> _Short task_: Render every line in the records below as a single numbered list, skipping blank lines and leaving the images out.

[Begin Source records]

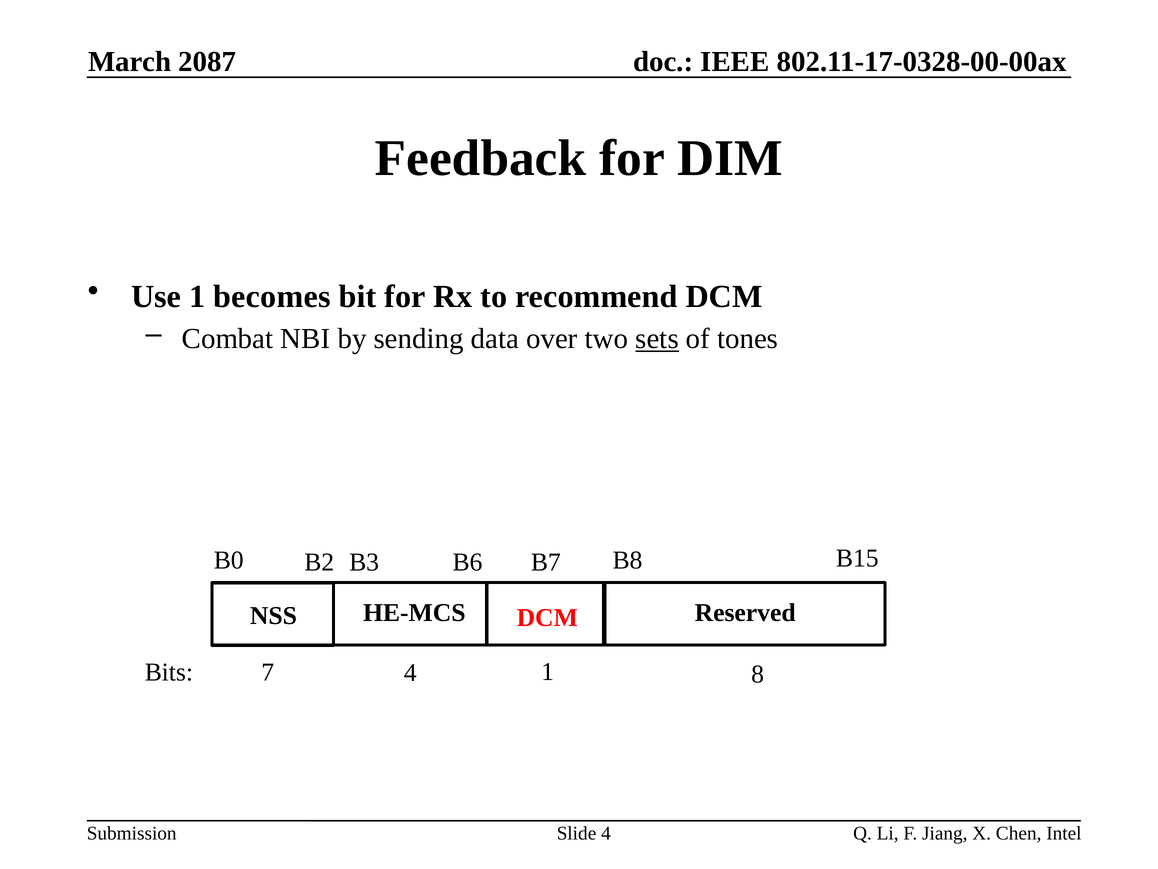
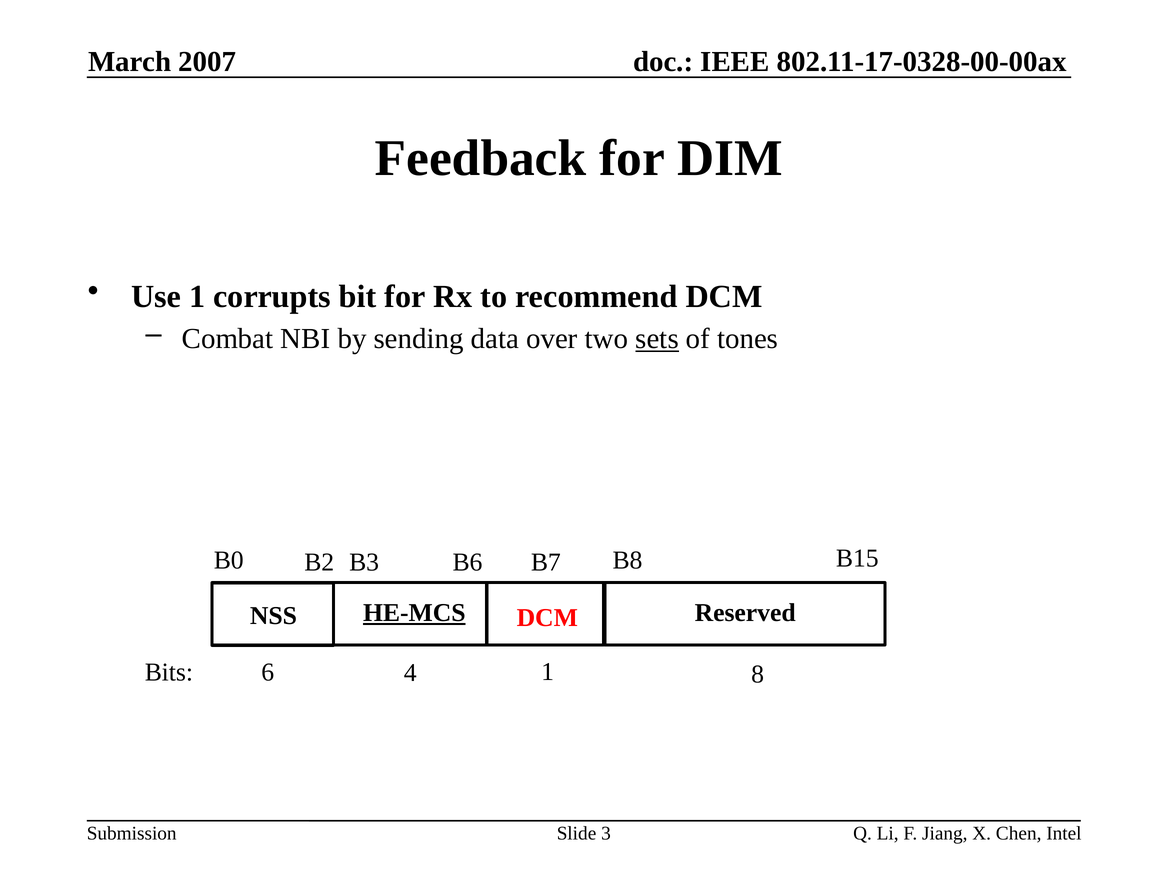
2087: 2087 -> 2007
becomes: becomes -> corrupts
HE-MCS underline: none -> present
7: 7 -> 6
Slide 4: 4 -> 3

[End Source records]

> _Result_:
1. 2087: 2087 -> 2007
2. becomes: becomes -> corrupts
3. HE-MCS underline: none -> present
4. 7: 7 -> 6
5. Slide 4: 4 -> 3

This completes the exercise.